The plan, one of a series proposing to change various aspects of life in posthurricane New Orleans, recommends shifting power to individual schools from the much-discredited central school administration. Control over budgets and hiring and firing would shift to principals.

The proposal was made by the Bring New Orleans Back Commission, appointed by Mayor C. Ray Nagin last year to develop a blueprint for reconstruction. To be enacted, the plan would require the approval of the mayor, the governor and top state education officials.

The plan presented Tuesday calls for a "lean district office," a proposal welcomed by one school board member, Una Anderson, who has often called for structural changes in the school system.
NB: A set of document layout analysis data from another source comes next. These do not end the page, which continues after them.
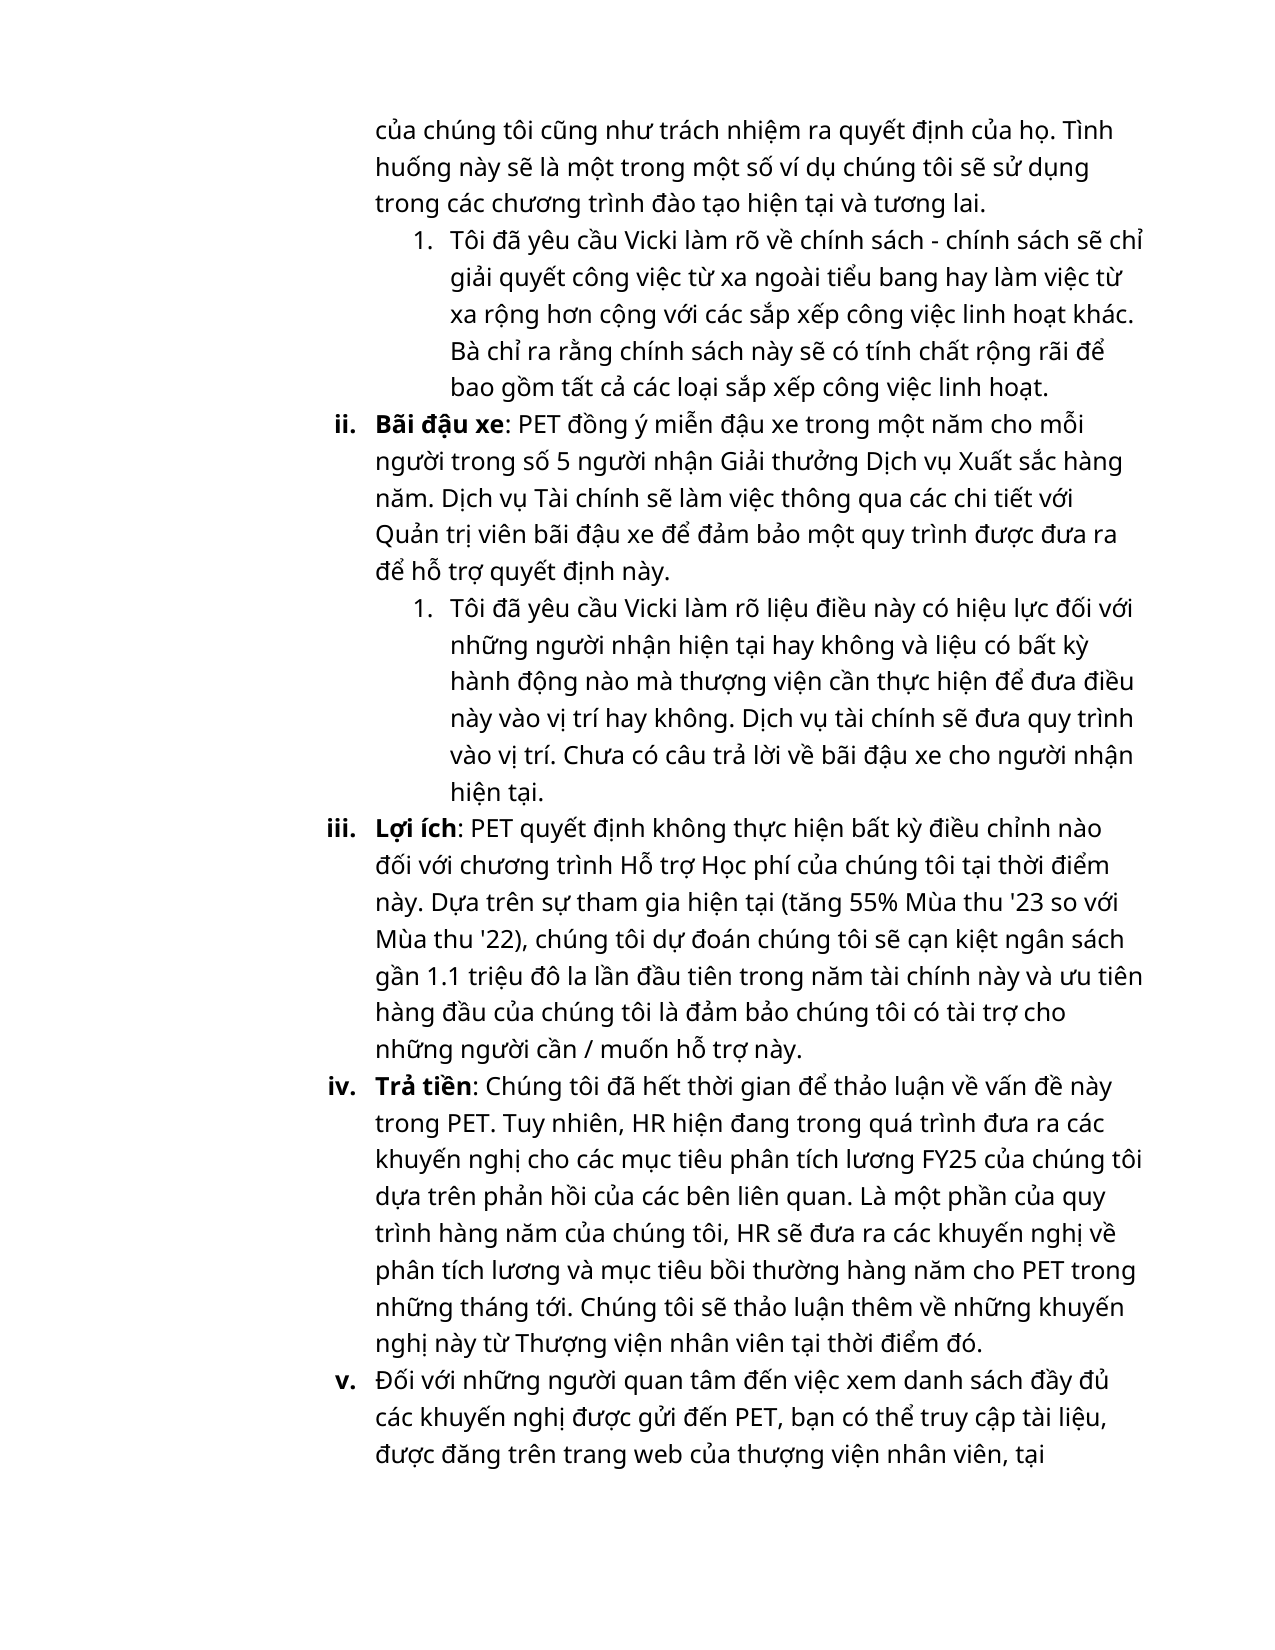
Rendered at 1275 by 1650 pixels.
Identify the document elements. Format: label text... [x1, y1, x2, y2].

list Tôi đã yêu cầu Vicki làm rõ liệu điều này có hiệu lực đối với những người nhận hiện tại hay không và liệu có bất kỳ hành động nào mà thượng viện cần thực hiện để đưa điều này vào vị trí hay không. Dịch vụ tài chính sẽ đưa quy trình vào vị trí. Chưa có câu trả lời về bãi đậu xe cho người nhận hiện tại. [412, 591, 1144, 808]
list Lợi ích: PET quyết định không thực hiện bất kỳ điều chỉnh nào đối với chương trình Hỗ trợ Học phí của chúng tôi tại thời điểm này. Dựa trên sự tham gia hiện tại (tăng 55% Mùa thu '23 so với Mùa thu '22), chúng tôi dự đoán chúng tôi sẽ cạn kiệt ngân sách gần 1.1 triệu đô la lần đầu tiên trong năm tài chính này và ưu tiên hàng đầu của chúng tôi là đảm bảo chúng tôi có tài trợ cho những người cần / muốn hỗ trợ này. [356, 811, 1144, 1066]
list Bãi đậu xe: PET đồng ý miễn đậu xe trong một năm cho mỗi người trong số 5 người nhận Giải thưởng Dịch vụ Xuất sắc hàng năm. Dịch vụ Tài chính sẽ làm việc thông qua các chi tiết với Quản trị viên bãi đậu xe để đảm bảo một quy trình được đưa ra để hỗ trợ quyết định này. [356, 407, 1144, 588]
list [356, 1363, 1144, 1470]
list Trả tiền: Chúng tôi đã hết thời gian để thảo luận về vấn đề này trong PET. Tuy nhiên, HR hiện đang trong quá trình đưa ra các khuyến nghị cho các mục tiêu phân tích lương FY25 của chúng tôi dựa trên phản hồi của các bên liên quan. Là một phần của quy trình hàng năm của chúng tôi, HR sẽ đưa ra các khuyến nghị về phân tích lương và mục tiêu bồi thường hàng năm cho PET trong những tháng tới. Chúng tôi sẽ thảo luận thêm về những khuyến nghị này từ Thượng viện nhân viên tại thời điểm đó. [356, 1068, 1144, 1360]
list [356, 112, 1144, 220]
list Tôi đã yêu cầu Vicki làm rõ về chính sách - chính sách sẽ chỉ giải quyết công việc từ xa ngoài tiểu bang hay làm việc từ xa rộng hơn cộng với các sắp xếp công việc linh hoạt khác. Bà chỉ ra rằng chính sách này sẽ có tính chất rộng rãi để bao gồm tất cả các loại sắp xếp công việc linh hoạt. [412, 223, 1144, 404]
"Having most of the budgeting decisions at the school site and hiring and firing by the principal is a good start," Ms. Anderson said. "Over all, I think it offers a lot of promise. It decentralizes."

In addition, the overhaul plan calls for a systemwide pre-kindergarten program and freedom of choice for parents.

Improving this city's schools, considered by some experts to be among the worst in the nation before Hurricane Katrina, has been deemed vital to reconstruction.

In the years immediately before the storm, a bloated school administration had lost or squandered millions in federal money, according to audits. Dozens of school employees had been indicted or convicted in corruption cases, and a high percentage of schools were considered failing. The corruption problem was so bad that the F.B.I. had established a field office in the central administration building.

After the storm, with the system in disarray and school board leaders expressing uncertainty about opening any schools during this academic year, state officials largely took over the public schools. They seized control of all but about 15 of the system's 117 schools; of the balance, some are operating as charter schools, and the school board has opened only three.

In all, some 17 schools, with 9,000 students, have reopened in Orleans Parish.

In one significant area, though, the commission apparently backed away from a proposal that was considered during its deliberations, one that would have caused a stir here: creating an appointed, rather than elected, school board.

But Jimmy Fahrenholtz, a school board member who was often at odds with the majority and who was present at Tuesday's commission meeting, said he would welcome a further diminution of the board's powers.

"They need to take control of us," Mr. Fahrenholtz said. "We don't need to exist anymore."